**Dataset entries**
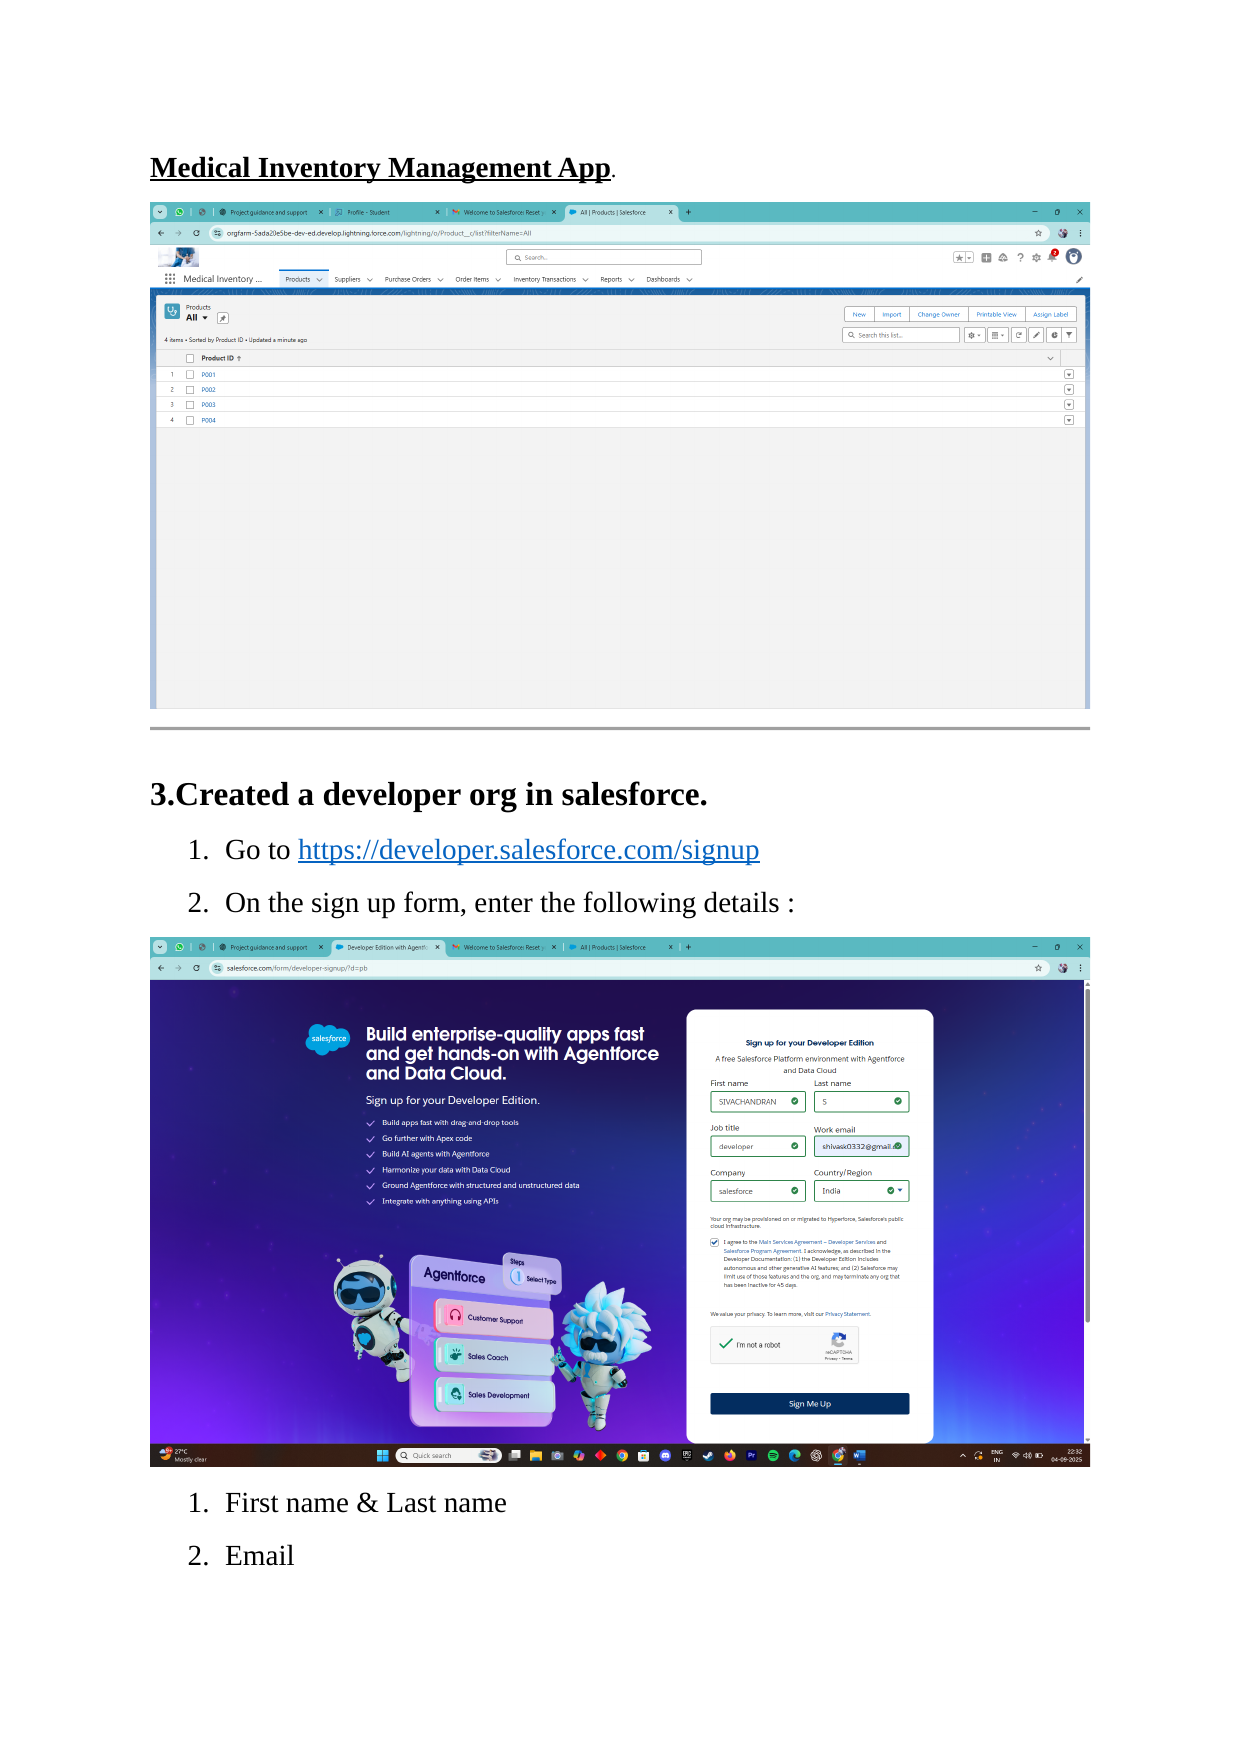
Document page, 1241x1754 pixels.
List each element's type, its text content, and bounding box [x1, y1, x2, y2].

picture [150, 202, 1091, 709]
list On the sign up form, enter the following details : [187, 885, 1090, 918]
text Medical Inventory Management App. [150, 150, 1090, 183]
list Email [187, 1538, 1090, 1572]
text 3.Created a developer org in salesforce. [150, 774, 1090, 812]
list Go to https://developer.salesforce.com/signup [187, 832, 1090, 865]
picture [150, 937, 1091, 1467]
list First name & Last name [187, 1485, 1090, 1519]
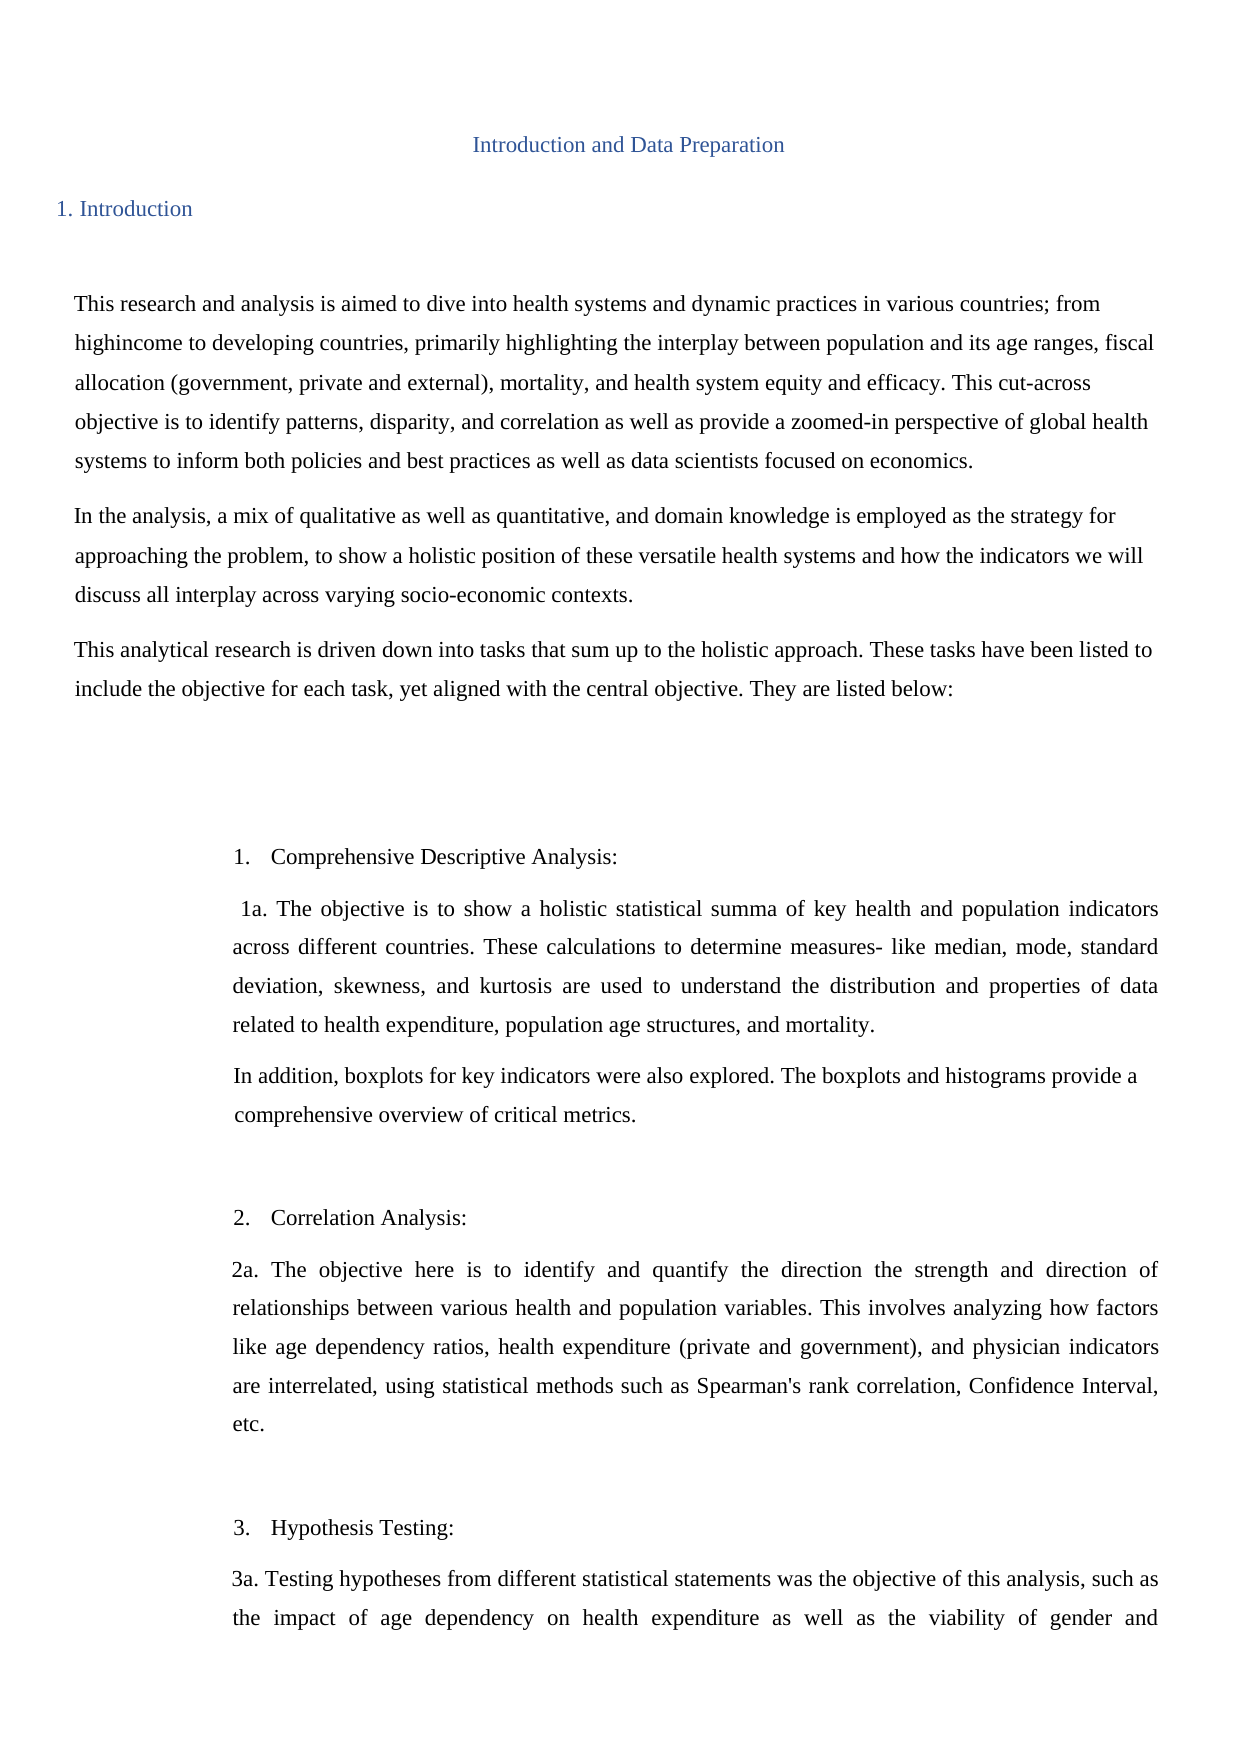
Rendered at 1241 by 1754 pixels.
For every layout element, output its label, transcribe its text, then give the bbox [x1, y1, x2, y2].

text 1a. The objective is to show a holistic statistical summa of key health and population indicators across different countries. These calculations to determine measures- like median, mode, standard deviation, skewness, and kurtosis are used to understand the distribution and properties of data related to health expenditure, population age structures, and mortality. [231, 895, 1161, 1037]
list Comprehensive Descriptive Analysis: [233, 843, 1165, 869]
text In addition, boxplots for key indicators were also explored. The boxplots and histograms provide a comprehensive overview of critical metrics. [233, 1062, 1165, 1127]
text In the analysis, a mix of qualitative as well as quantitative, and domain knowledge is employed as the strategy for approaching the problem, to show a holistic position of these versatile health systems and how the indicators we will discuss all interplay across varying socio-economic contexts. [73, 502, 1165, 607]
list Correlation Analysis: [233, 1204, 1165, 1231]
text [231, 1565, 1161, 1630]
text 1. Introduction [56, 195, 1182, 221]
text This analytical research is driven down into tasks that sum up to the holistic approach. These tasks have been listed to include the objective for each task, yet aligned with the central objective. They are listed below: [73, 636, 1165, 702]
list Hypothesis Testing: [233, 1514, 1165, 1540]
text Introduction and Data Preparation [75, 131, 1182, 157]
text 2a. The objective here is to identify and quantify the direction the strength and direction of relationships between various health and population variables. This involves analyzing how factors like age dependency ratios, health expenditure (private and government), and physician indicators are interrelated, using statistical methods such as Spearman's rank correlation, Confidence Interval, etc. [231, 1256, 1161, 1437]
text This research and analysis is aimed to dive into health systems and dynamic practices in various countries; from highincome to developing countries, primarily highlighting the interplay between population and its age ranges, fiscal allocation (government, private and external), mortality, and health system equity and efficacy. This cut-across objective is to identify patterns, disparity, and correlation as well as provide a zoomed-in perspective of global health systems to inform both policies and best practices as well as data scientists focused on economics. [73, 290, 1165, 473]
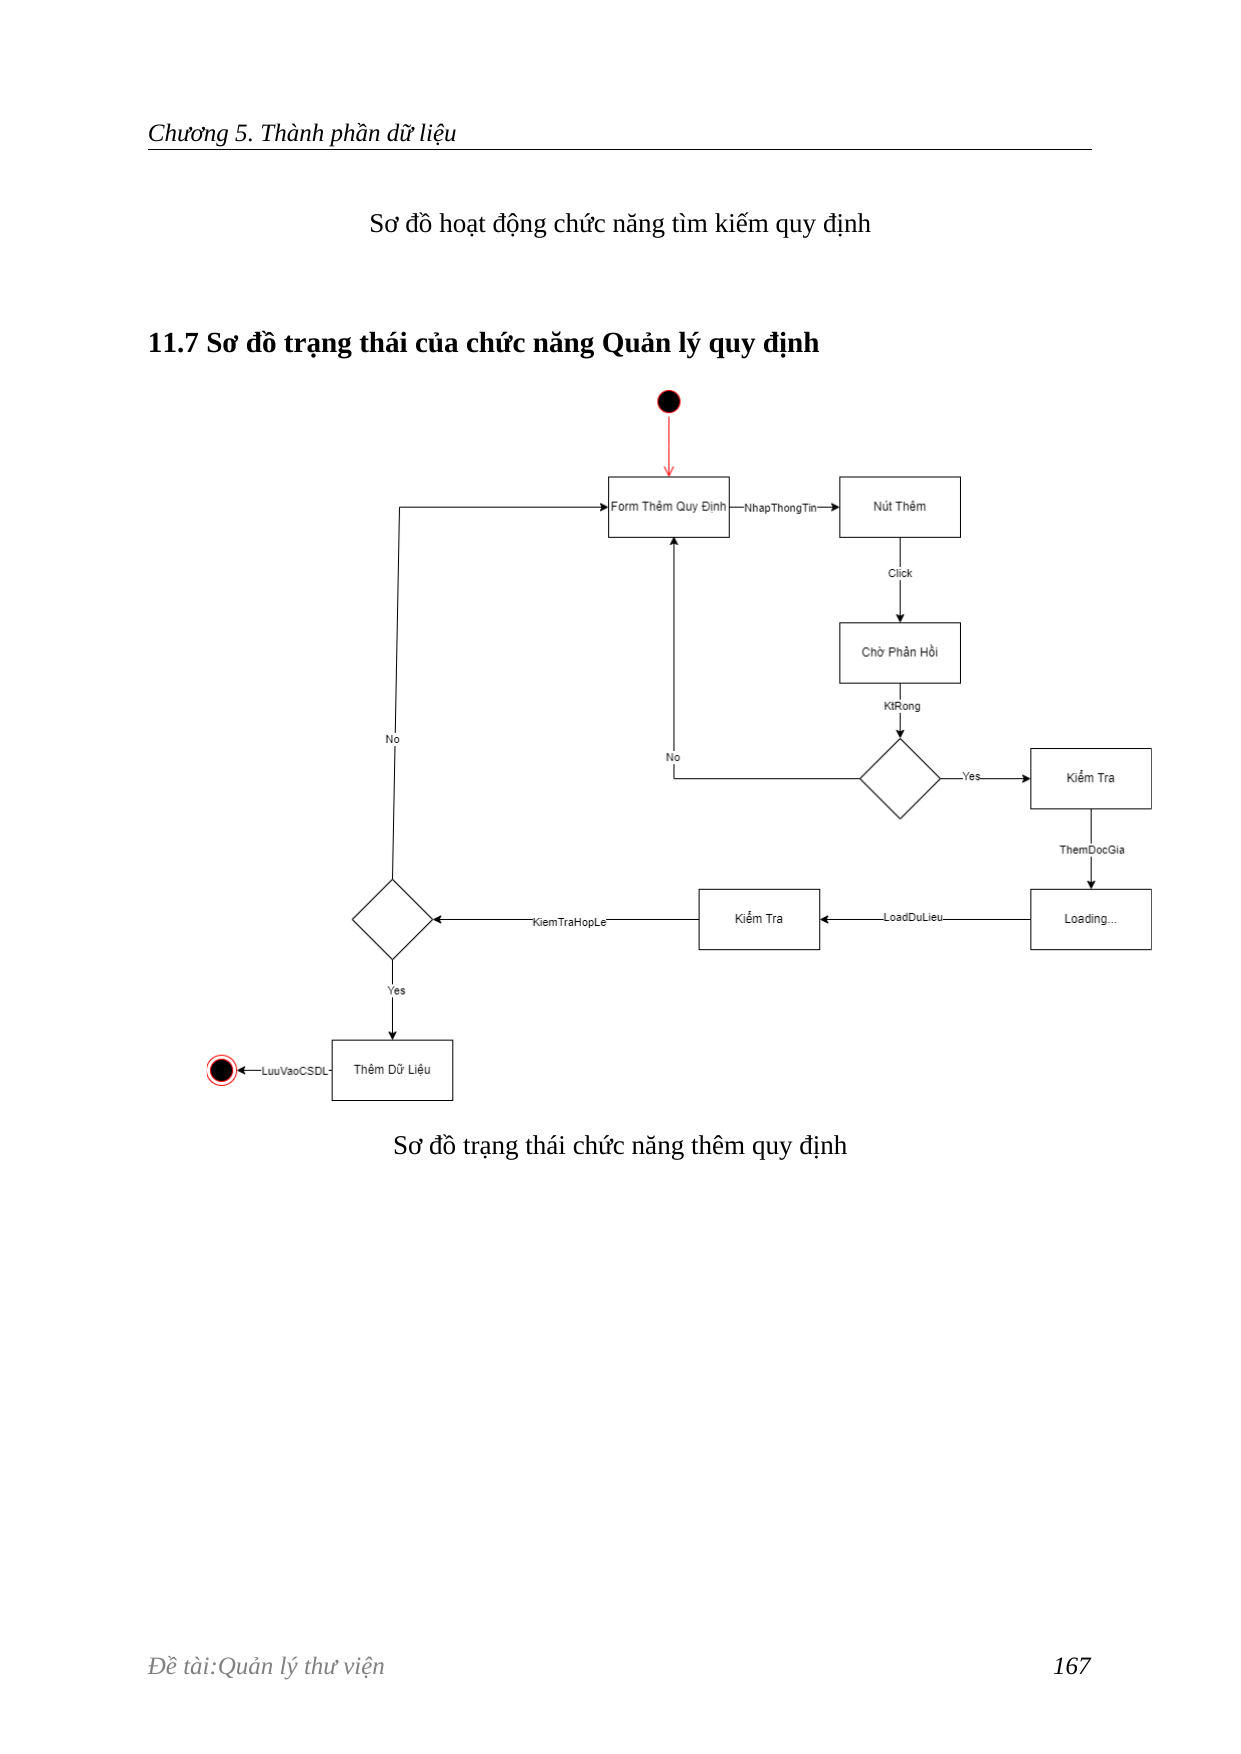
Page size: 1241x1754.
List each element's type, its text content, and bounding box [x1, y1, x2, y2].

subtitle Sơ đồ trạng thái của chức năng Quản lý quy định [148, 316, 1092, 362]
text Sơ đồ hoạt động chức năng tìm kiếm quy định [148, 207, 1092, 238]
text Sơ đồ trạng thái chức năng thêm quy định [148, 1129, 1092, 1160]
picture [206, 386, 1152, 1101]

**TASK**
Please output every record above exactly as written, leaving out the pictures.

**TASK ANSWER**
Document page, 1241x1754 pixels.
List each element's type, its text content, and bounding box [x1, y1, x2, y2].

picture [150, 202, 1091, 709]
list On the sign up form, enter the following details : [187, 885, 1090, 918]
text Medical Inventory Management App. [150, 150, 1090, 183]
list Email [187, 1538, 1090, 1572]
text 3.Created a developer org in salesforce. [150, 774, 1090, 812]
list Go to https://developer.salesforce.com/signup [187, 832, 1090, 865]
picture [150, 937, 1091, 1467]
list First name & Last name [187, 1485, 1090, 1519]
Rendered at 1241 by 1754 pixels.
For every layout element, output its label, transcribe its text, then give the bbox [x1, y1, x2, y2].

text 1a. The objective is to show a holistic statistical summa of key health and population indicators across different countries. These calculations to determine measures- like median, mode, standard deviation, skewness, and kurtosis are used to understand the distribution and properties of data related to health expenditure, population age structures, and mortality. [231, 895, 1161, 1037]
list Comprehensive Descriptive Analysis: [233, 843, 1165, 869]
text In addition, boxplots for key indicators were also explored. The boxplots and histograms provide a comprehensive overview of critical metrics. [233, 1062, 1165, 1127]
text In the analysis, a mix of qualitative as well as quantitative, and domain knowledge is employed as the strategy for approaching the problem, to show a holistic position of these versatile health systems and how the indicators we will discuss all interplay across varying socio-economic contexts. [73, 502, 1165, 607]
list Correlation Analysis: [233, 1204, 1165, 1231]
text [231, 1565, 1161, 1630]
text 1. Introduction [56, 195, 1182, 221]
text This analytical research is driven down into tasks that sum up to the holistic approach. These tasks have been listed to include the objective for each task, yet aligned with the central objective. They are listed below: [73, 636, 1165, 702]
list Hypothesis Testing: [233, 1514, 1165, 1540]
text Introduction and Data Preparation [75, 131, 1182, 157]
text 2a. The objective here is to identify and quantify the direction the strength and direction of relationships between various health and population variables. This involves analyzing how factors like age dependency ratios, health expenditure (private and government), and physician indicators are interrelated, using statistical methods such as Spearman's rank correlation, Confidence Interval, etc. [231, 1256, 1161, 1437]
text This research and analysis is aimed to dive into health systems and dynamic practices in various countries; from highincome to developing countries, primarily highlighting the interplay between population and its age ranges, fiscal allocation (government, private and external), mortality, and health system equity and efficacy. This cut-across objective is to identify patterns, disparity, and correlation as well as provide a zoomed-in perspective of global health systems to inform both policies and best practices as well as data scientists focused on economics. [73, 290, 1165, 473]
Page size: 1241x1754.
List each element's type, its text content, and bounding box [x1, y1, x2, y2].

subtitle Sơ đồ trạng thái của chức năng Quản lý quy định [148, 316, 1092, 362]
text Sơ đồ hoạt động chức năng tìm kiếm quy định [148, 207, 1092, 238]
text Sơ đồ trạng thái chức năng thêm quy định [148, 1129, 1092, 1160]
picture [206, 386, 1152, 1101]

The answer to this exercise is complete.